PUBLIC JUSTICE WINS SETTLEMENT WITH WFS FINANCIAL OVER ILLEGAL NOTICES FOR REPOSSESSED CARS; OVER $34 MILLION IN CONSUMER DEBT TO BE FORGIVEN
Under the terms of a settlement achieved by Public Justice, WFS Financial will forgive more than $34 million in debts and refund money to people who made payments on repossessed cars on the basis of misleading and incomplete notices.
Public Justice filed a petition for review with the California Supreme Court in De la Cruz v. WFS Financial, after a state appeals court ruled that federal regulations preempted California’s state consumer protection law – the Rees-Levering Act – which requires that notices relating to repossessions be accurate and include certain information.

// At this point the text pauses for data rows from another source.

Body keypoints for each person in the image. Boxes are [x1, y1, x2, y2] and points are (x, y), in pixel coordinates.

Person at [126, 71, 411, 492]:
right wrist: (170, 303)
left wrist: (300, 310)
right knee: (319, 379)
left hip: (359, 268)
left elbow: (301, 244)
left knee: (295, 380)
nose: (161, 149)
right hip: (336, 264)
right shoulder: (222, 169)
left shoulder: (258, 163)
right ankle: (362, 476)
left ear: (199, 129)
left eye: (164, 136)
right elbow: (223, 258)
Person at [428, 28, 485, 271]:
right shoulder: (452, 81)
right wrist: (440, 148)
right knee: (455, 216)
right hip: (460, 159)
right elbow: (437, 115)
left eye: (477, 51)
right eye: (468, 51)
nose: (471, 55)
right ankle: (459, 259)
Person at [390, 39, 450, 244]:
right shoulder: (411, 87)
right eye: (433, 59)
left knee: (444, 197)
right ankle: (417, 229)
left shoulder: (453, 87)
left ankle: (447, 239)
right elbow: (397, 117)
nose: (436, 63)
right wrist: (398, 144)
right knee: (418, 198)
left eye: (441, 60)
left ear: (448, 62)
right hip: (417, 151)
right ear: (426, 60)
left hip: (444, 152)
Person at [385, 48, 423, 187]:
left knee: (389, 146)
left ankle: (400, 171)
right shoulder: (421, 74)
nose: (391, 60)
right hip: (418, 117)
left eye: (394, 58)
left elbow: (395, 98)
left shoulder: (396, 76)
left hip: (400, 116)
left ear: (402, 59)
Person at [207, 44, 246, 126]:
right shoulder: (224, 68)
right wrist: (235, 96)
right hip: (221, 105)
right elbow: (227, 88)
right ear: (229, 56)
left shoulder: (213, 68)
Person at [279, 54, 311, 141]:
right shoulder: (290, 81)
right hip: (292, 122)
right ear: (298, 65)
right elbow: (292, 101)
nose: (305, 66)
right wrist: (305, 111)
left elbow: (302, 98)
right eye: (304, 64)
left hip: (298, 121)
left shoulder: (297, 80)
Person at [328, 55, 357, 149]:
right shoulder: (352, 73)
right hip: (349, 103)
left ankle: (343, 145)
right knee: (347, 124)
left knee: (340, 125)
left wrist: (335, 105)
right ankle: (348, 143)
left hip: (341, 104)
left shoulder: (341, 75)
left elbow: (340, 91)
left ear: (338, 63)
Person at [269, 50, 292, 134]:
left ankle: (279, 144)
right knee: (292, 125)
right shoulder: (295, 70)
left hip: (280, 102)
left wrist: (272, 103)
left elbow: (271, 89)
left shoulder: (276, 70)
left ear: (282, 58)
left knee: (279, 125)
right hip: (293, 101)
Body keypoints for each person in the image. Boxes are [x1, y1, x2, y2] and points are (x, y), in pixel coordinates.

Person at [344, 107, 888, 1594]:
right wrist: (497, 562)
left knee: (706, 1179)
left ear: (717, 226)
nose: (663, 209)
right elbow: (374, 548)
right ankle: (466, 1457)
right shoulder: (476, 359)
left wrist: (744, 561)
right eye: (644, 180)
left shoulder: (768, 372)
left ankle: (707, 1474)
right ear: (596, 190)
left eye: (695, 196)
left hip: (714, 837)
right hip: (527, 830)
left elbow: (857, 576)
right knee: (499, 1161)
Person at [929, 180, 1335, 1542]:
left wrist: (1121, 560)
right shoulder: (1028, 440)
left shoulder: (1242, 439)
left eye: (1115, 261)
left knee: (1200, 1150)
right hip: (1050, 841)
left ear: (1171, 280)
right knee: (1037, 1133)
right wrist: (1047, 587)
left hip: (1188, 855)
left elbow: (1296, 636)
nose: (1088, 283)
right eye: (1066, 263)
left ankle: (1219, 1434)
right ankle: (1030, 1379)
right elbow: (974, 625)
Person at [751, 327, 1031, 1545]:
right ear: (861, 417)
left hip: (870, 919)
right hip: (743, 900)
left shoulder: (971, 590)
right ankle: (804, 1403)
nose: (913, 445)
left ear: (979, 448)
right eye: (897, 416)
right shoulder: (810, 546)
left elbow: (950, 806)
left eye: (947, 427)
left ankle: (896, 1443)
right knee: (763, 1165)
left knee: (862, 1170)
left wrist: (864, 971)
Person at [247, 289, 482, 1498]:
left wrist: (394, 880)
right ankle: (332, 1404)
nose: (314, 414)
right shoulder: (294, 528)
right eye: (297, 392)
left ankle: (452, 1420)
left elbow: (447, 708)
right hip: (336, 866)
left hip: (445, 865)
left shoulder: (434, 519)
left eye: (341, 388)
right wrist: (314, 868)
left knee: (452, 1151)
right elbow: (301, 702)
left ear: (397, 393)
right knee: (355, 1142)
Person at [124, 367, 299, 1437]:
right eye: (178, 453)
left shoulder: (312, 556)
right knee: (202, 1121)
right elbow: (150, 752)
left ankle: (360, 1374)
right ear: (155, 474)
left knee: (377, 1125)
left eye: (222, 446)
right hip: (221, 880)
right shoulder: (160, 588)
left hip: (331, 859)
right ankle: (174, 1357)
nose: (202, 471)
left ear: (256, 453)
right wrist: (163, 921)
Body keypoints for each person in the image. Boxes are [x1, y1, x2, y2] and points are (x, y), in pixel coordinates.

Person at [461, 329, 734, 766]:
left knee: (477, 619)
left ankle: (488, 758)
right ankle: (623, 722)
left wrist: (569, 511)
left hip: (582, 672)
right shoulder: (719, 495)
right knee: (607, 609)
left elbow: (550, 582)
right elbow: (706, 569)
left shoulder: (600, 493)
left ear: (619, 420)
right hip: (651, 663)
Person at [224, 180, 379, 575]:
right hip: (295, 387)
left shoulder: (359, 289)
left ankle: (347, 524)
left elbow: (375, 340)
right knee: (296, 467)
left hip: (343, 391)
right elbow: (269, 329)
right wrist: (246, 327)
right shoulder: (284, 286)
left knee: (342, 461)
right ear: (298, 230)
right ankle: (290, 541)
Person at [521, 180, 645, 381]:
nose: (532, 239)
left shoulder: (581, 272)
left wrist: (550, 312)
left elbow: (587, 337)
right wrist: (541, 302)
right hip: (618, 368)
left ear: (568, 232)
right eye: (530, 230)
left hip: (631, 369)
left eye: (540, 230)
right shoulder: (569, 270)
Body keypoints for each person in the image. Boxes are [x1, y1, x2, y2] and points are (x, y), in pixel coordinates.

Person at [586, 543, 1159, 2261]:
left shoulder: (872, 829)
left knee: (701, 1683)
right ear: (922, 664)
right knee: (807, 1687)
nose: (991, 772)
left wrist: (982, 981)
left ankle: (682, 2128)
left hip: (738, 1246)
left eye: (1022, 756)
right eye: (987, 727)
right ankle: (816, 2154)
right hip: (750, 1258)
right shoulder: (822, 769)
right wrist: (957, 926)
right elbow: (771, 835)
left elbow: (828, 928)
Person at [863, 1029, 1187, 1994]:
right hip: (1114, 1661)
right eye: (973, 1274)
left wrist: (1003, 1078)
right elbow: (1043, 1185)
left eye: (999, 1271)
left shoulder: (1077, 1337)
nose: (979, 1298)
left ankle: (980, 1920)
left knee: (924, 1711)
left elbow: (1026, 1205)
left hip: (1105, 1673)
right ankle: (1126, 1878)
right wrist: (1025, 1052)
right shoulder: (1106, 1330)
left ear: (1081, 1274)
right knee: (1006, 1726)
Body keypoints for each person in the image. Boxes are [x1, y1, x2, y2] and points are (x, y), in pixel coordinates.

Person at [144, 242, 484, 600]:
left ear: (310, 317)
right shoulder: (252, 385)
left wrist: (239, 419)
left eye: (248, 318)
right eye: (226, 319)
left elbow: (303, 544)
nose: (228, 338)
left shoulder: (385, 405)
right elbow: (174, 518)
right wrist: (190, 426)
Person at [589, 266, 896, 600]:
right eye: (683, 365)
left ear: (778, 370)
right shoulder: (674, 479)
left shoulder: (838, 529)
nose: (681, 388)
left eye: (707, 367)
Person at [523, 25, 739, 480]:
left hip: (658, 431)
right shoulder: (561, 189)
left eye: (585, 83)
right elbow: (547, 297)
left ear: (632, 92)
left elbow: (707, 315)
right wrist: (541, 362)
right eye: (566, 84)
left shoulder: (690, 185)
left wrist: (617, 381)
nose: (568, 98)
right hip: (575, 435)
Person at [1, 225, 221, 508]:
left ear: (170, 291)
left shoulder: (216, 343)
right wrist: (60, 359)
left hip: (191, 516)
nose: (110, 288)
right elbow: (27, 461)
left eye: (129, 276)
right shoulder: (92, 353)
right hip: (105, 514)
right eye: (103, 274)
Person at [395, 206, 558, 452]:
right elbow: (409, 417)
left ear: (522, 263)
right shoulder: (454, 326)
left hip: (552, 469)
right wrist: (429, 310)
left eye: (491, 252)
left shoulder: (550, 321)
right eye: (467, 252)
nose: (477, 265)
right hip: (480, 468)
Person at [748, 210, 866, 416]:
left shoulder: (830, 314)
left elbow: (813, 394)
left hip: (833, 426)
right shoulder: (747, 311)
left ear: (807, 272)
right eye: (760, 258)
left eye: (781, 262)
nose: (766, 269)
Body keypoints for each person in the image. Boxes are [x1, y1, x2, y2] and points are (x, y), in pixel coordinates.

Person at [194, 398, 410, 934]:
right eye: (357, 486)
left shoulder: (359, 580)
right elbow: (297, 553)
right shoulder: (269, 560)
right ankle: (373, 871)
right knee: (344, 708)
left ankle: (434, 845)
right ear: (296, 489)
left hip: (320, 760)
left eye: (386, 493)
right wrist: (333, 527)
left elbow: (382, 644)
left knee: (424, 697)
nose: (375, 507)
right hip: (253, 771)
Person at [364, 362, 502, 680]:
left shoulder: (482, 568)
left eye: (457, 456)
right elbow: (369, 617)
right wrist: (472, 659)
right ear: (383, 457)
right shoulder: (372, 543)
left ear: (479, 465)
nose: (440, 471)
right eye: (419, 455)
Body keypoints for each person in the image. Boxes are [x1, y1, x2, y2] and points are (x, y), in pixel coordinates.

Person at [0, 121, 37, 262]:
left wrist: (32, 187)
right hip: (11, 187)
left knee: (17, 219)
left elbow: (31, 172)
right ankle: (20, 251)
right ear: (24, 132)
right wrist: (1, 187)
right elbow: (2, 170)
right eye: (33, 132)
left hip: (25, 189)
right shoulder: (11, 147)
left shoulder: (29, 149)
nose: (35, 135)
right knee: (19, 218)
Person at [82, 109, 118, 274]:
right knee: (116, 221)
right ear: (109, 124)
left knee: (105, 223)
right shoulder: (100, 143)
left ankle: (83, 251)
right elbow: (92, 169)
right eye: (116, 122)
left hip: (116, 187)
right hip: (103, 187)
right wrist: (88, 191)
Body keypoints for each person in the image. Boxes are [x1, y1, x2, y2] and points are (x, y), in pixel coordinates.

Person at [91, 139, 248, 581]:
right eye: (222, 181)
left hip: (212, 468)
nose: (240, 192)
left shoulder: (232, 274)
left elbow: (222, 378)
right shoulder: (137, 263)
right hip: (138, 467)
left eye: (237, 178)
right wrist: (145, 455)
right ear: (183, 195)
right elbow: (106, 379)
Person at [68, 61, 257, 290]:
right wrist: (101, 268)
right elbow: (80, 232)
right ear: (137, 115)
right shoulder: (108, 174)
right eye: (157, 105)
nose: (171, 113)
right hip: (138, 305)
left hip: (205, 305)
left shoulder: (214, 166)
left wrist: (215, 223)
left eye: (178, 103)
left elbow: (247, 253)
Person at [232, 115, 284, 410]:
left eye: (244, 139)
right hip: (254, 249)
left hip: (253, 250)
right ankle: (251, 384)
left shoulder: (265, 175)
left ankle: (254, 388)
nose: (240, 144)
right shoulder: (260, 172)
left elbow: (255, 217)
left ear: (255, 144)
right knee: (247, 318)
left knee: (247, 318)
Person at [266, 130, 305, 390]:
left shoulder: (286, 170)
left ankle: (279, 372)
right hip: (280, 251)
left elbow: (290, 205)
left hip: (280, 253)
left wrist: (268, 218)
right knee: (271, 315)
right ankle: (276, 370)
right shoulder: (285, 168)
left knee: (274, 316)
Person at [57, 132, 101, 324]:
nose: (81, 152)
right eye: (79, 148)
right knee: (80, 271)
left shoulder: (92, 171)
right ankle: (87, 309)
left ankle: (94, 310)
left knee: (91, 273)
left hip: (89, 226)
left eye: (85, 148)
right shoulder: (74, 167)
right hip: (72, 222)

When the state Supreme Court agreed to hear the case, WFS settled the matter.
“We have erased tens of millions of dollars in debts that should never have been held against our clients,” said lead counsel Carol Brewer of Kemnitzer Anderson Ogilvie & Baron in San Francisco. “We have ensured that this negative information will be cleared from our clients’ credit reports.”
“This is a situation where a corporation wanted to wipe away state law and replace it with nothing whatsoever,” said co-counsel F. Paul Bland, Jr. of Public Justice. “If the California Supreme Court had not vacated the Court of Appeals’ decision, federal savings thrifts would have been be free to make deceptive statements, conduct phony or unreasonable sales of repossessed cars, or engage in other otherwise illegal conduct, unfettered by any legal regime.”
The proposed settlement will shortly be submitted to a California trial court and, assuming that the Court approves the settlement, consumers should receive their compensatory and injunctive relief by year-end.
In addition to Bland and Brewer, counsel in the case also include Andrew Ogilvie of the Kemnitzer firm, and Public Justice’s Brayton-Baron Fellow, Leslie Bailey.